Tra i contributi di Genre alla cultura occitana spiccano sia lo sforzo per una grafia concordata delle parlate occitane sul versante italiano delle Alpi sia l’intuizione che portò alla nascita dell’”Atlante Toponomastico del Piemonte Montano” (ATPM)». Quest’ultimo progetto si occupa ancor oggi della raccolta e la valorizzazione dei toponimi della tradizione orale montana piemontese, restituendoli nella forma in cui sono ancora in uso, prima che il tempo ne cancelli la memoria e la possibilità di documentarli.
Racconta Erika Piombino che per la tesi di laurea si occupò proprio di raccogliere i nomi dei luoghi di Gran Dubbione (Pinasca), paese di origine della sua famiglia: «La tesi di toponomastica mette insieme aspetti di Fonetica e altri di filologia romanza: si individua un toponimo, ne si ricostruisce la grafia e la pronuncia, si cerca l’origine leggendaria o legata alla geografia del luogo, le eventuali citazioni, gli eventi reali o meno accaduti, la forma latina da cui il nome deriva e, infine, si compilano delle mappe militari, abbinando i nomi (con fotografie dei posti) alla loro precisa posizione». Un lavoro lungo che va dalla ricerca di archivio «in parrocchia a Pinasca da don Virgilio Gelato» ai sopralluoghi sul campo: «Devo dire grazie a mio papà per le foto, la compilazione delle mappe e per gran parte della tesi».

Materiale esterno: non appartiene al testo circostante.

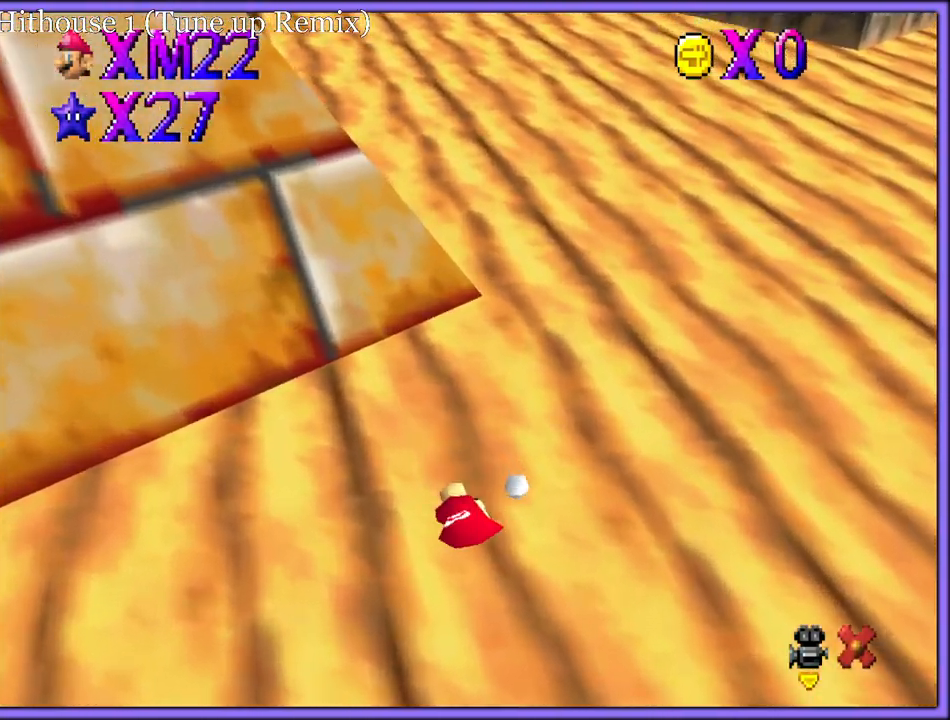
{"buttons": [], "left_stick": "center", "button_events": []}
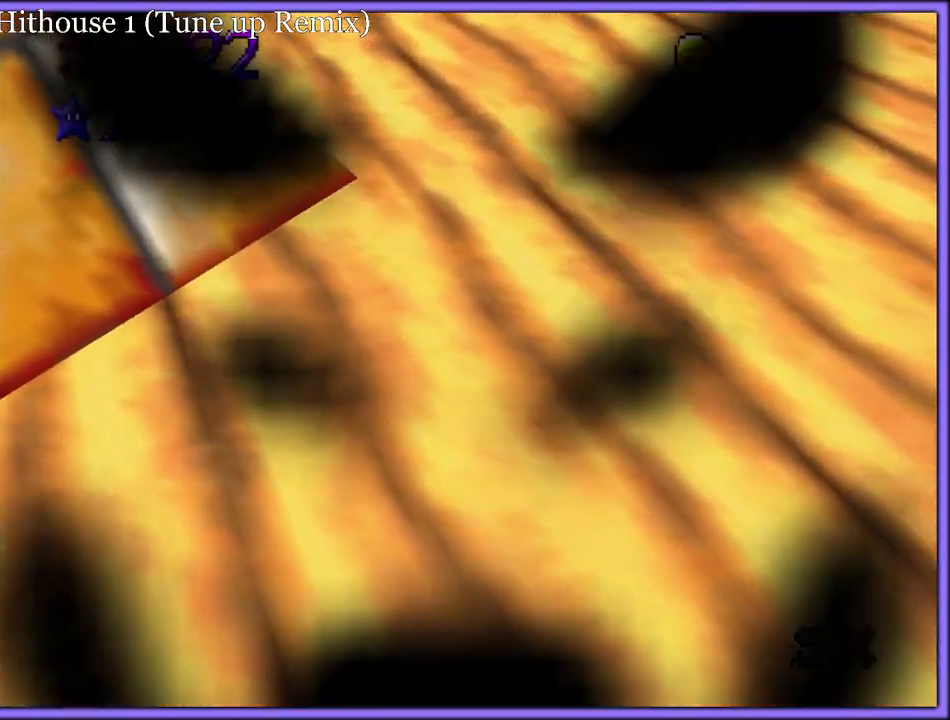
{"buttons": [], "left_stick": "center", "button_events": []}
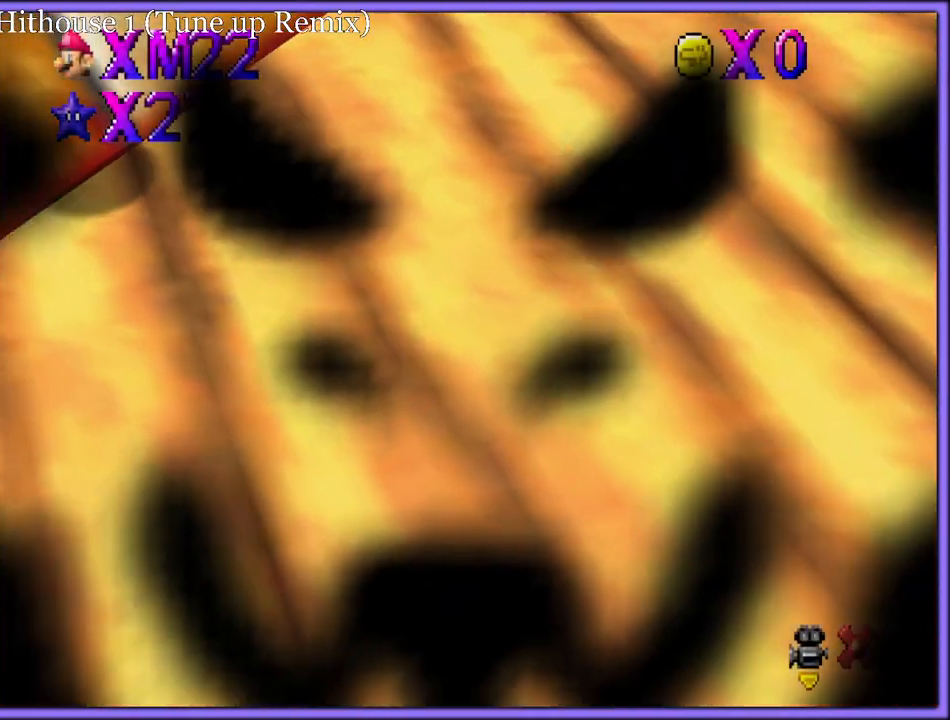
{"buttons": [], "left_stick": "center", "button_events": []}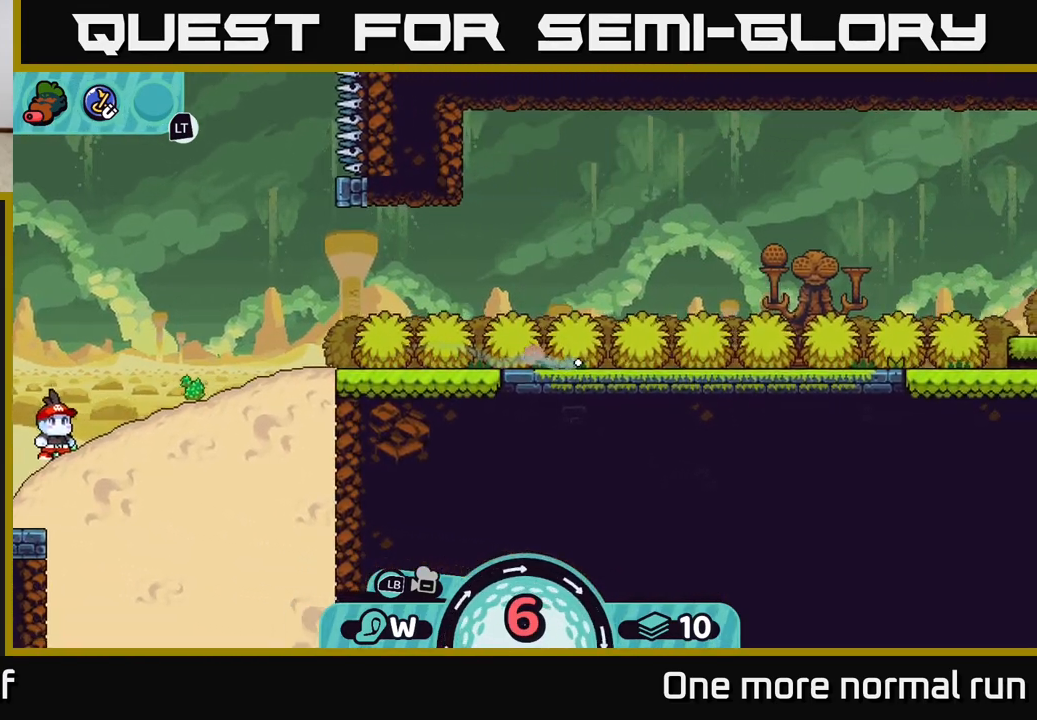
Gameplay with a controller (Xbox layout); each line is a JSON object with the inputs held at the frame after it. "events" lists button and stick changes between this image and that frame as [ms after this image, input, new state], when the widget could be followed in between.
{"buttons": [], "left_stick": "right", "right_stick": "center", "events": [[83, "A", "up"], [167, "A", "down"], [250, "A", "up"], [350, "A", "down"], [433, "A", "up"]]}
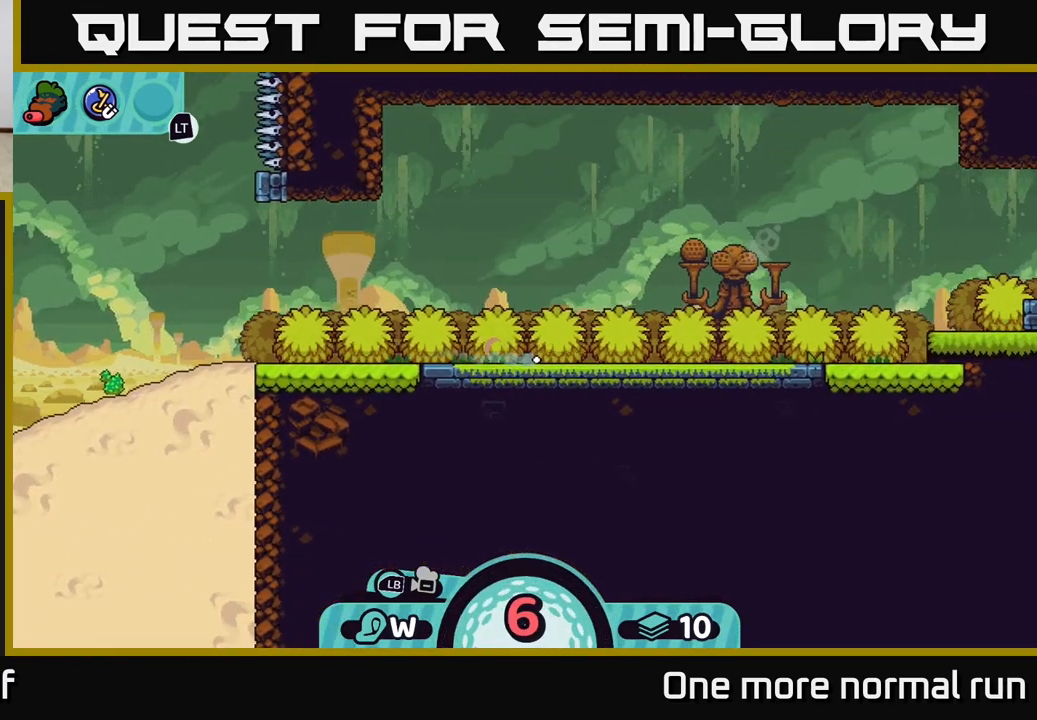
{"buttons": [], "left_stick": "right", "right_stick": "center", "events": [[17, "A", "down"], [117, "A", "up"], [200, "A", "down"], [283, "A", "up"]]}
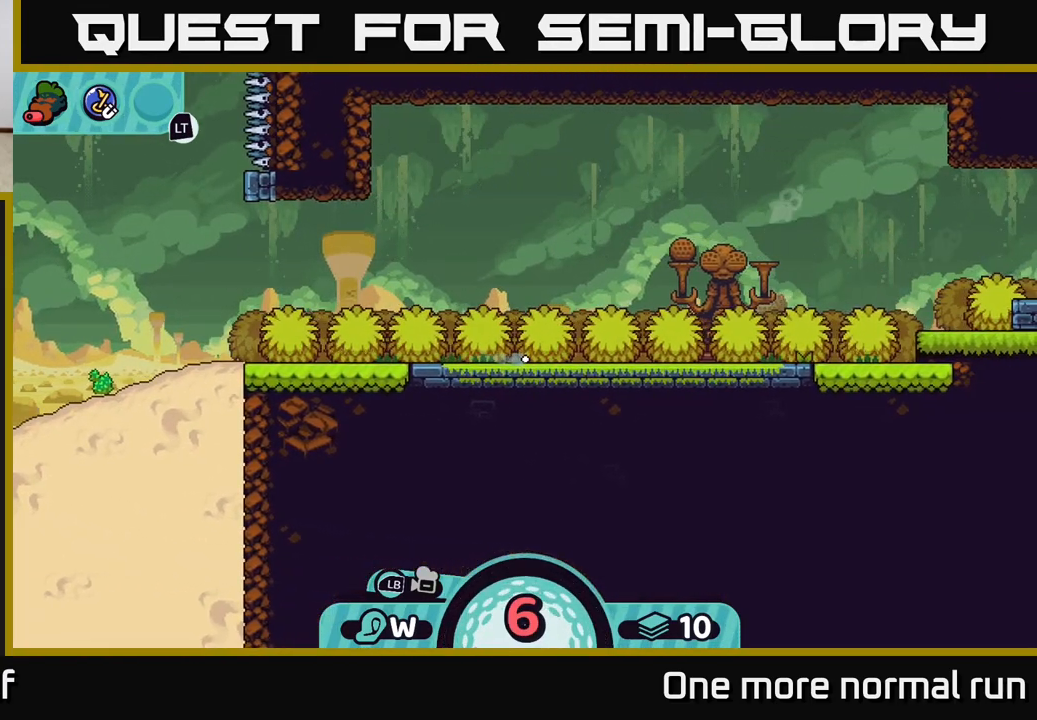
{"buttons": [], "left_stick": "center", "right_stick": "center", "events": [[67, "left_stick", "center"]]}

Con Arturo Genre, a metà anni ‘90, Erika lavorò a lungo: «Nel febbraio 1996 feci un breve periodo di ricerche per la mia tesi presso la Biblioteca Nazionale Antica di Parigi con una piccola borsa di studio (cercavo di far economie per prolungare il soggiorno e andar avanti nel lavoro). Tra le altre cose cercai in mezzo a documenti antichissimi – che non si potevano nemmeno toccare con le mani! – notizie che mi aveva chiesto Arturo sul “gimerou” (ndr animale noto anche come “jumarre” che si credeva un incrocio tra un toro e un’asina). Cercavo e trascrivevo quel che trovavo, poi la sera in ostello preparavo il materiale per lui». In quel soggiorno la studentessa capì in modo curioso la considerazione di cui godeva il suo insegnante: «Un giorno a Parigi, in una libreria al Centro commerciale Lafayette, mi capitò di trovare a scaffale alcuni libri di Arturo. “Perbacco – pensai -, è famoso il mio prof”».
Purtroppo, poi, Genre contrasse una leucemia acuta che lo portò via prima che Erika potesse discutere la tesi. «Andai a trovarlo alle Molinette e ne rimasi colpita. Era già molto malato, ma si scusò perché non riusciva più seguirmi adeguatamente nella tesi, che era quasi finita».
A testimoniare quanto Genre fosse benvoluto, «al suo funerale c’era tutto Palazzo Nuovo» e, in occasione della tesi di Erika, «il 27 novembre 1997, l’ultima tesi che Arturo aveva seguito, alla discussione furono invitati la moglie Luisa e il figlio Andrea e, fra i presenti, c’erano il famoso professor Beccaria, Lorenzo Massobrio (ndr che interverrà anche al Convegno alla Scuola Latina) e tutto il Senato Accademico».